Ее больше тревожили не переживания мужа, а поведение Камилла. Сын куда-то убегал из института — это ей сообщали, вечером поздно возвращался домой. Раньше он оставлял зарплату на столе, хотя потом набирал вдвое больше, в основном на книги. Теперь же своих денег не отдавал, но и семейных не брал ни копейки.

— Он ходит к ней, — внушала Ирина Петровна мужу, когда Камилл хлопал входной дверью.

— К кому? — спрашивал Марат Магжанович, перемогая приступ тошноты.

— Не задавай идиотских вопросов! Она уже исковеркала жизнь нашему сыну и теперь хочет погубить его совсем.

— Оставь их в покое. Разберутся сами.

— Как ты можешь говорить такое! В житейском смысле Камилл — молодец. Он не знает, что такое хорошо и что такое плохо. И в этом виноват ты! Да и я тоже… Вместо того чтобы воспитывать ребенка, занимались дурацкими алмазами. Кому они теперь нужны? А сын протек между пальцами… Он в таком возрасте…

— Между прочим, в его возрасте ты едва нацарапала кандидатскую диссертацию, а он тянет на доктора.
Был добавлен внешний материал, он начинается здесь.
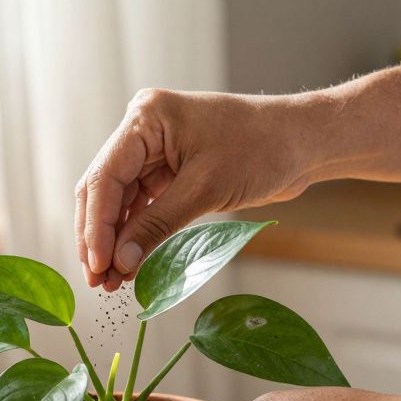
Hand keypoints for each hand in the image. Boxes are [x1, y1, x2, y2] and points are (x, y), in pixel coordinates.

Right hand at [75, 89, 316, 289]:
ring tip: (111, 282)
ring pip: (118, 202)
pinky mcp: (168, 171)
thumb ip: (157, 225)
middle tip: (97, 281)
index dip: (96, 226)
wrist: (304, 142)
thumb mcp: (205, 189)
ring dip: (114, 241)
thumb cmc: (262, 149)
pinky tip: (130, 265)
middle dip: (98, 237)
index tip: (96, 265)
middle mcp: (143, 131)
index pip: (104, 177)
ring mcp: (154, 152)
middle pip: (103, 190)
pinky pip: (141, 206)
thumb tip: (119, 263)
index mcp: (146, 119)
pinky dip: (135, 235)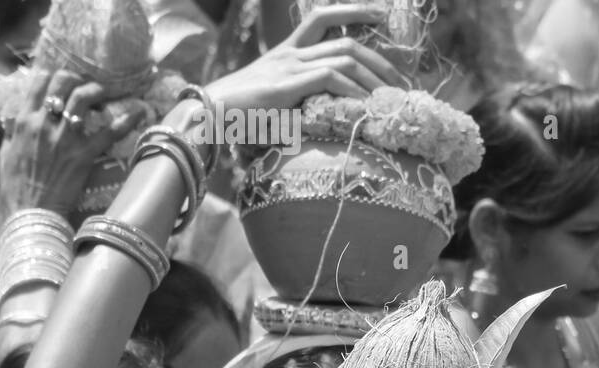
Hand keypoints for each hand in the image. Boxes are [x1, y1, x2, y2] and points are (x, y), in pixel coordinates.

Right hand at [0, 68, 138, 217]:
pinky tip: (140, 112)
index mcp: (25, 122)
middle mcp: (45, 124)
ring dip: (96, 89)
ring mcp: (66, 138)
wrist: (31, 215)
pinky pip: (109, 132)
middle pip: (63, 82)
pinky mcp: (84, 154)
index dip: (52, 74)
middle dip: (75, 78)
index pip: (40, 82)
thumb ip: (11, 131)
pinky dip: (126, 120)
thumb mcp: (5, 155)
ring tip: (102, 92)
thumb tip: (14, 116)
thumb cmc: (15, 189)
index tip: (59, 78)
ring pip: (84, 97)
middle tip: (82, 84)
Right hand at [204, 3, 405, 112]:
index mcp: (282, 54)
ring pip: (344, 56)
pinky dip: (351, 90)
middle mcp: (288, 55)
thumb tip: (305, 125)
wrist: (200, 120)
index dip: (353, 11)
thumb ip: (284, 107)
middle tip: (397, 75)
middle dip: (376, 54)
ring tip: (388, 94)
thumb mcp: (260, 107)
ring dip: (371, 75)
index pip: (321, 18)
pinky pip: (330, 78)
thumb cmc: (225, 122)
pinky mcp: (285, 86)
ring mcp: (287, 68)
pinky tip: (364, 104)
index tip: (379, 17)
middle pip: (344, 38)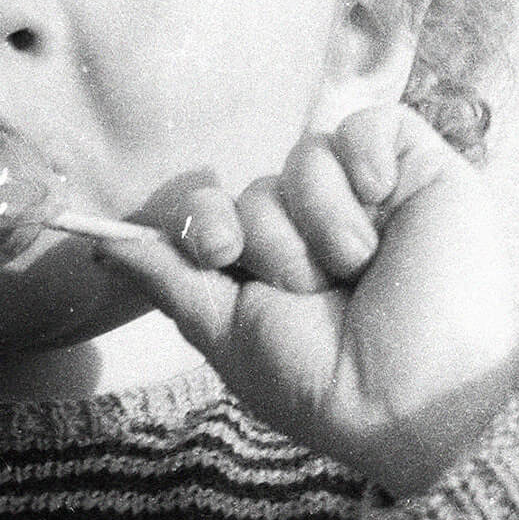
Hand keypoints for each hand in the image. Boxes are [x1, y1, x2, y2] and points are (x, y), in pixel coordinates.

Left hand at [97, 103, 518, 500]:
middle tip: (312, 289)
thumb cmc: (320, 379)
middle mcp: (312, 226)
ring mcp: (365, 197)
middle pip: (251, 189)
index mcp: (266, 263)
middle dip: (270, 243)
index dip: (202, 222)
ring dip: (319, 226)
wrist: (411, 393)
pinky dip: (363, 163)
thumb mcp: (225, 331)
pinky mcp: (415, 169)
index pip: (209, 208)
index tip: (219, 255)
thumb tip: (102, 245)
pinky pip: (365, 126)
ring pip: (301, 161)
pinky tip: (383, 204)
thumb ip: (168, 278)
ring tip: (358, 271)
— На доктора?! — Ирина Петровна даже задохнулась. — Ты совсем слепой! Да он уже пять лет ничего не делает. За пять лет — ни одной публикации.

— Постой, постой. Я же недавно читал обзор…

— По металлическому водороду? Это обзор пятилетней давности. За это время никто не продвинулся ни на шаг… Что с тобой?

Марат Магжанович сидел с искаженным лицом и держался рукою за горло.

— Болит…

Ирина Петровна подошла, пощупала.

— Гланды распухли. Сейчас приготовлю настойку из листа эвкалипта.

Марат Магжанович понимал, что это не ангина. В ближайшую поездку в Москву сказал своему шоферу Стасу остановиться у академической поликлиники.

— Неужели заболели? — удивился бывший десантник.

— Да ерунда — профилактика, — небрежно обронил Усманов, — Однако Ирину Петровну зря волновать не следует.

Стае пожал плечами: какой разговор!

Врач был сравнительно молод, невероятно худ и похож на страуса: длинная жилистая шея, широкий нос, громадные очки.